### Brief
Find the string "textbf" in the records and copy each line where it occurs.

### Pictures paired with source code
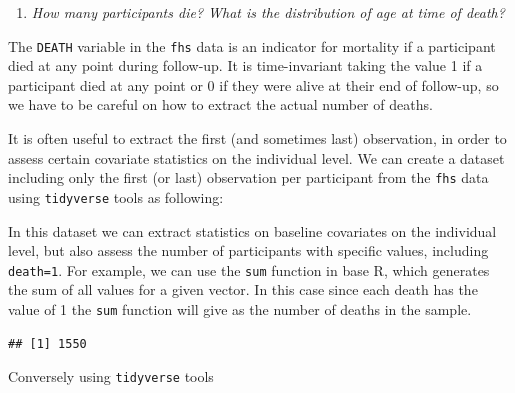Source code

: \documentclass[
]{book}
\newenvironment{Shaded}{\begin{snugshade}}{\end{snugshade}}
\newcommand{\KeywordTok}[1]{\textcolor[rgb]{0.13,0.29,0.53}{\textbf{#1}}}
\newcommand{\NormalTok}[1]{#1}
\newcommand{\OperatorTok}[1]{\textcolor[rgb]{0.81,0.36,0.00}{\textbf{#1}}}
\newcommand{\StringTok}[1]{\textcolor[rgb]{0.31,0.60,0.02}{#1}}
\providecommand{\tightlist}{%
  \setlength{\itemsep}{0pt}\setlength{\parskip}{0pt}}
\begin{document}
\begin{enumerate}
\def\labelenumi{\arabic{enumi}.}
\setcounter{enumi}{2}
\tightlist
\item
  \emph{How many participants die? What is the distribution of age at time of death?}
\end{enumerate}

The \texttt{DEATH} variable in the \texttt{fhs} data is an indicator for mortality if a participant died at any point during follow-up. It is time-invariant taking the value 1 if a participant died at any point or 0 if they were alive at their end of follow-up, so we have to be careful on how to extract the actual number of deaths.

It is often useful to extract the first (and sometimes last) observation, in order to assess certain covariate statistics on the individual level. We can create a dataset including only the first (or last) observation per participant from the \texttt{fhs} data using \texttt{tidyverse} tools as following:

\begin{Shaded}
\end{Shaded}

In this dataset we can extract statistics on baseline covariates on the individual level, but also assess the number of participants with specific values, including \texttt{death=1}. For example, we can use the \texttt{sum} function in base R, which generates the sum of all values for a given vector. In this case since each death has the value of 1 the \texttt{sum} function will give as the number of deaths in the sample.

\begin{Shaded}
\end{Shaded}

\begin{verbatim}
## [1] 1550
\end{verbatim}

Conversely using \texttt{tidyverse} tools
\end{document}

### Response to the task
\newcommand{\KeywordTok}[1]{\textcolor[rgb]{0.13,0.29,0.53}{\textbf{#1}}}
\newcommand{\OperatorTok}[1]{\textcolor[rgb]{0.81,0.36,0.00}{\textbf{#1}}}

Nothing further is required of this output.